Now, as an adult, there are certain things I make sure to do every year. I have to watch my Christmas movies. These are, in no particular order:
"Mr. Krueger's Christmas"
"The Nutcracker" with Barishnikov
"The Santa Clause" series
"The Best Christmas Pageant Ever"
If I miss one of these, I feel like my whole holiday has just been ruined. I start on Thanksgiving night, usually with "The Santa Clause." In fact, I'm going to interrupt myself for a funny -- in 2004, we watched "The Santa Clause" on Thanksgiving, as always, and then put in "The Santa Clause 2" on the Saturday right after. We were watching it when my water broke with Benjamin. We didn't finish that movie for several days.
In addition to the movies, we have to go doorbell ditching with cookies at least once. I can't handle the thought of a Christmas season going by without taking cookies to someone anonymously.

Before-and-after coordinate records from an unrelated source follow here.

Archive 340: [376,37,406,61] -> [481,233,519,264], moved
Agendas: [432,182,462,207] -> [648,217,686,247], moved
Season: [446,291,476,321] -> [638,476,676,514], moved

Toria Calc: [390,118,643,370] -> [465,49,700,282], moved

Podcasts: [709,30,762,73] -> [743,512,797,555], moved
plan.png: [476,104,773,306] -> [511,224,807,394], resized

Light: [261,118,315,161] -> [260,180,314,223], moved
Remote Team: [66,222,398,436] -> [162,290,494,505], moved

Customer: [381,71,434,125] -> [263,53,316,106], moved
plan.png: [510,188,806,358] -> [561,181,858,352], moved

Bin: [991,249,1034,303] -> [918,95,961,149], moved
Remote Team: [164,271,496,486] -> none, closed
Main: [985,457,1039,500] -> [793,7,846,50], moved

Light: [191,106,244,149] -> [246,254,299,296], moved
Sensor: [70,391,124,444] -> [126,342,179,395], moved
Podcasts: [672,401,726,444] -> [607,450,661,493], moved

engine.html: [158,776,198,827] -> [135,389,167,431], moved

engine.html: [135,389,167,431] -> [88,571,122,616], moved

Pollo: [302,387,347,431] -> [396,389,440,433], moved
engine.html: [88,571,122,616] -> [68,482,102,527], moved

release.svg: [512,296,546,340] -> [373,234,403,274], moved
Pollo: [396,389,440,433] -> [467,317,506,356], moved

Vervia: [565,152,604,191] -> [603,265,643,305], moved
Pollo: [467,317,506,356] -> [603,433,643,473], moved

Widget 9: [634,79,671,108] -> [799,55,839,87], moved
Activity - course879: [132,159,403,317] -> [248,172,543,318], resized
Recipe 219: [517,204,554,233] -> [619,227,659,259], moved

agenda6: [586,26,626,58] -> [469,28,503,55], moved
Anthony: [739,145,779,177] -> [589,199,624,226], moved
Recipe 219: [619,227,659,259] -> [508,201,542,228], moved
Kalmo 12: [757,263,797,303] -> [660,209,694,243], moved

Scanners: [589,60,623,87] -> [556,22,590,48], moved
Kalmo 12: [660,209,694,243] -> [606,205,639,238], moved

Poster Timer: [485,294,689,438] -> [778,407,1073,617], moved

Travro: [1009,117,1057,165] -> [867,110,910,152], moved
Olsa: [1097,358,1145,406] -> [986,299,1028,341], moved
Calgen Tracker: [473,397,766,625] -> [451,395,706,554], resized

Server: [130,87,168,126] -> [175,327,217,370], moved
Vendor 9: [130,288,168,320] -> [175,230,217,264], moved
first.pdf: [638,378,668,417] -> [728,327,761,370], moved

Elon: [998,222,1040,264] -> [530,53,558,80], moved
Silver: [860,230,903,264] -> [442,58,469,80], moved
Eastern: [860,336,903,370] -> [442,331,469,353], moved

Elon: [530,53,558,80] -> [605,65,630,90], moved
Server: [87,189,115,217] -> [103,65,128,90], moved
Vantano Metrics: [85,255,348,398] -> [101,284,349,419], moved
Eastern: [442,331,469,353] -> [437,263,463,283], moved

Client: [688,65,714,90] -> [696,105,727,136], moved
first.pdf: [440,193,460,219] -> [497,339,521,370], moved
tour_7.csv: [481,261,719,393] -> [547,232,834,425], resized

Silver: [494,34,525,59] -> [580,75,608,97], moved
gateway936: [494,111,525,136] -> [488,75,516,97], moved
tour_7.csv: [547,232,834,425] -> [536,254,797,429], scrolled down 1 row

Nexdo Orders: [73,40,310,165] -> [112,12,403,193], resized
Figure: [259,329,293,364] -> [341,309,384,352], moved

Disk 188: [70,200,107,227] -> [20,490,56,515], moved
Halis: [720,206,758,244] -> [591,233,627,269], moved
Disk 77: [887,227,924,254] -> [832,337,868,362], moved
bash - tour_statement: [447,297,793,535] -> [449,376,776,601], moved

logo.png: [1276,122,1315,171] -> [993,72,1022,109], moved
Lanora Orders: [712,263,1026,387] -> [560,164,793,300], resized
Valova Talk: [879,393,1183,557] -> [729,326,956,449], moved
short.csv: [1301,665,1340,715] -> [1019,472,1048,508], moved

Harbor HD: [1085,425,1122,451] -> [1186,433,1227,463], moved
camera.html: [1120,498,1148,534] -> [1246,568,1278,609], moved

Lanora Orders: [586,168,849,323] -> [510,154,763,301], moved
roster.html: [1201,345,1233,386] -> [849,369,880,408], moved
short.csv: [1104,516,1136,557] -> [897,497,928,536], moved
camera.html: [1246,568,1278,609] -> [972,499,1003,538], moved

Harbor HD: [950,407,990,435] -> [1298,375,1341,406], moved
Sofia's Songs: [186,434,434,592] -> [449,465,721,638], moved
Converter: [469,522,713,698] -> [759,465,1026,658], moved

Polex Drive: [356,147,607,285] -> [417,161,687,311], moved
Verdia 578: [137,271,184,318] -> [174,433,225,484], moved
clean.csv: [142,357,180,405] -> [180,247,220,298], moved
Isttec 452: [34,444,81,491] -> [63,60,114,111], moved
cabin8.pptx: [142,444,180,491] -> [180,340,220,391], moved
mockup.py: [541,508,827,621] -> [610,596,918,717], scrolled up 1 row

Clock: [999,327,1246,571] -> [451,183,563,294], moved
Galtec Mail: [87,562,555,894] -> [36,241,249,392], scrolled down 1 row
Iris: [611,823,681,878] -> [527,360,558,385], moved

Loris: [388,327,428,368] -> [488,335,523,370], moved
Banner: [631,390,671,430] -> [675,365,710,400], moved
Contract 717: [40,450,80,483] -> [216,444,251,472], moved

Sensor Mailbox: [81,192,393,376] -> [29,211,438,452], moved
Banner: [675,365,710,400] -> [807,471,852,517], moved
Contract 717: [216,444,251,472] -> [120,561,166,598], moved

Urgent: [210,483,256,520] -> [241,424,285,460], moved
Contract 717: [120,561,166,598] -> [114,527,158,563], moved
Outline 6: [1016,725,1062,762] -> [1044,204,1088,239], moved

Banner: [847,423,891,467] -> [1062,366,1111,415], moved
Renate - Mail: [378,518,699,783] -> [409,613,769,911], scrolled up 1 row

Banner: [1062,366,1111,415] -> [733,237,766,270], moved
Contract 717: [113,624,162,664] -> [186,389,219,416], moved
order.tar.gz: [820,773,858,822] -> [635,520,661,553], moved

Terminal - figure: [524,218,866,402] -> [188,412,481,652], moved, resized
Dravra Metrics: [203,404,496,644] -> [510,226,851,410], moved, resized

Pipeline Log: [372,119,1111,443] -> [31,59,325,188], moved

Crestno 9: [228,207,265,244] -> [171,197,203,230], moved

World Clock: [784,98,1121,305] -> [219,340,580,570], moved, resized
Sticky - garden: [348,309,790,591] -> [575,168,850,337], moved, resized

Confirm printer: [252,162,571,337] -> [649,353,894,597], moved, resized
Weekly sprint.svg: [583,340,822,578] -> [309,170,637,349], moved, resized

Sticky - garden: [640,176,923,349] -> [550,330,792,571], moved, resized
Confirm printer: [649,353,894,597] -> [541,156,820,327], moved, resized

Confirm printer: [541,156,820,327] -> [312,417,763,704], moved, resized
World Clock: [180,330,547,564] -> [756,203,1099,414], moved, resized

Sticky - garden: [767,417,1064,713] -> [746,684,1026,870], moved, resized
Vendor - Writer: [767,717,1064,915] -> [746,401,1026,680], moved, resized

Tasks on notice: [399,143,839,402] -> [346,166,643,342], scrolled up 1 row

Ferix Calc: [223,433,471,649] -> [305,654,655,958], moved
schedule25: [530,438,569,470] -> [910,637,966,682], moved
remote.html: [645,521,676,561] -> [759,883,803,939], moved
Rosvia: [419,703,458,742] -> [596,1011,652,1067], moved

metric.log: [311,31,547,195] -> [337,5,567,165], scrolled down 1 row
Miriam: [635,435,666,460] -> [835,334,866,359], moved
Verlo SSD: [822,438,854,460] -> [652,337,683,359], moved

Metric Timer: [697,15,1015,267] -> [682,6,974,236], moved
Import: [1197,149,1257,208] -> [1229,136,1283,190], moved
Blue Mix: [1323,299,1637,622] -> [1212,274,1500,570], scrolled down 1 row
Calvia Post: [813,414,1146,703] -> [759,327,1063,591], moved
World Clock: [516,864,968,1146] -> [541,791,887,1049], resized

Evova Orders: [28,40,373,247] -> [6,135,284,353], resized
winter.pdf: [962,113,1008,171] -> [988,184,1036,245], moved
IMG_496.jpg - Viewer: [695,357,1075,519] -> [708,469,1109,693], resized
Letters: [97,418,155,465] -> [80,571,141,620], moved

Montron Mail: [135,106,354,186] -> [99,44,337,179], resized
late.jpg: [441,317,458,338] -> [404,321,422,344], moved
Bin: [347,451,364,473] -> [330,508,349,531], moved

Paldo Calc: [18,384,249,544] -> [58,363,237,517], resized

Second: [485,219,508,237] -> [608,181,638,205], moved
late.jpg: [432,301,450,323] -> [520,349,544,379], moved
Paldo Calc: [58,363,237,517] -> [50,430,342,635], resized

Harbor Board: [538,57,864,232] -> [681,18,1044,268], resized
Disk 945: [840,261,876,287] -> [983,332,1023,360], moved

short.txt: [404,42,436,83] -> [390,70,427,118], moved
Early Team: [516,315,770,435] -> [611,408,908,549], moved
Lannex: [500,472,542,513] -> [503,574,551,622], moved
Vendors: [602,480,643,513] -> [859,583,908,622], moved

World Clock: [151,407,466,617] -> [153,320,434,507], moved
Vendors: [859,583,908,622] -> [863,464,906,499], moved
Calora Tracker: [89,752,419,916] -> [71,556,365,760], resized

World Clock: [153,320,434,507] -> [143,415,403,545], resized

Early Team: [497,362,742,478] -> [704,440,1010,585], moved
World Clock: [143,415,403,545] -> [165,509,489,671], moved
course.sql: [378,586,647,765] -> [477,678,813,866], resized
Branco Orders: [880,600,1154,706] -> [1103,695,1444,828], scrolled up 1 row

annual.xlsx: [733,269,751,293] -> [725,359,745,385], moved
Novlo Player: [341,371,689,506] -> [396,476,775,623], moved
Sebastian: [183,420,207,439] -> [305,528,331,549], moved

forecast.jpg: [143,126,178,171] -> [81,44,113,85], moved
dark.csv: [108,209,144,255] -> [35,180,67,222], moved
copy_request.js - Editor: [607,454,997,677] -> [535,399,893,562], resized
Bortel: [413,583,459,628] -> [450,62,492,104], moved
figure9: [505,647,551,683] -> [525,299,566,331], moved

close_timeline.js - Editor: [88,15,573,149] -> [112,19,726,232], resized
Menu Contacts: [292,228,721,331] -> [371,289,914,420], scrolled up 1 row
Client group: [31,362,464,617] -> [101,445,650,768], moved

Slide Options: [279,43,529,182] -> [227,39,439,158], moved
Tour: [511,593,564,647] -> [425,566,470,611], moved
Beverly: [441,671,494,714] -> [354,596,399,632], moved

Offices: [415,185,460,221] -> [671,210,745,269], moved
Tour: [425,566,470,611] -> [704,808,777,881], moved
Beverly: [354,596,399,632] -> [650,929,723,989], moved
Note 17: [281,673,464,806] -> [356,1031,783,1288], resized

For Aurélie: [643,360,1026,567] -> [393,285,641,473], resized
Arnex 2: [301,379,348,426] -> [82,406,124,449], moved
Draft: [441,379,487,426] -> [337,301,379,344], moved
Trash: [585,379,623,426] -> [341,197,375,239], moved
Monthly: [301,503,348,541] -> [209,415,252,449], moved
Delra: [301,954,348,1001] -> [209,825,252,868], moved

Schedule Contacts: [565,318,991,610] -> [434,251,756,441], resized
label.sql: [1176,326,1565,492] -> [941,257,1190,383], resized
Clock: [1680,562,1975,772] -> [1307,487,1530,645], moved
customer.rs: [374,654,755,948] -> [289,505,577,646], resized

We've also started playing a game -- not only do the receivers not know who brought them cookies, but the givers don't know who they gave cookies to. That's right -- we like to make up several plates of cookies, drive to a neighborhood where we don't know anyone, and let the kids choose where the cookies will go. Then we park around the corner, our brave daddy goes crunching across the ice and snow, and the cookies are delivered. There's just something about imagining the looks on people's faces . . . "I can't figure out who brought these!" . . . that makes the holiday all the more magical.
My kids have five cousins near their ages who live nearby, and every year they draw names and give gifts to their cousins. They always look forward to who they're going to get and plan their shopping out very carefully.
I also love Christmas shopping when it's snowing outside. Sure, it doesn't do a lot for traffic, but I love the snow and I love being out in it. It's gorgeous. We had our first big snowfall yesterday and I had my errands all mapped out -- and even though my Christmas shopping is pretty close to done, I had the strongest desire to start all over again. The snow just put me right in the mood. And there's nothing like driving along in the snow while listening to Christmas carols.
For me, Christmas is the whole season, it's not just the day itself or the combination of Christmas and Christmas Eve. It's the whole month of December. It's everything that leads up to it and comes away from it. It's the anticipation, the joy of finding the perfect gift for someone, watching their faces when they open it. And it's seeing the lights reflected in my children's eyes. Christmas used to be all about me, but the minute I became a mother, the focus shifted to them. I want them to have wonderful Christmas memories, just like I do.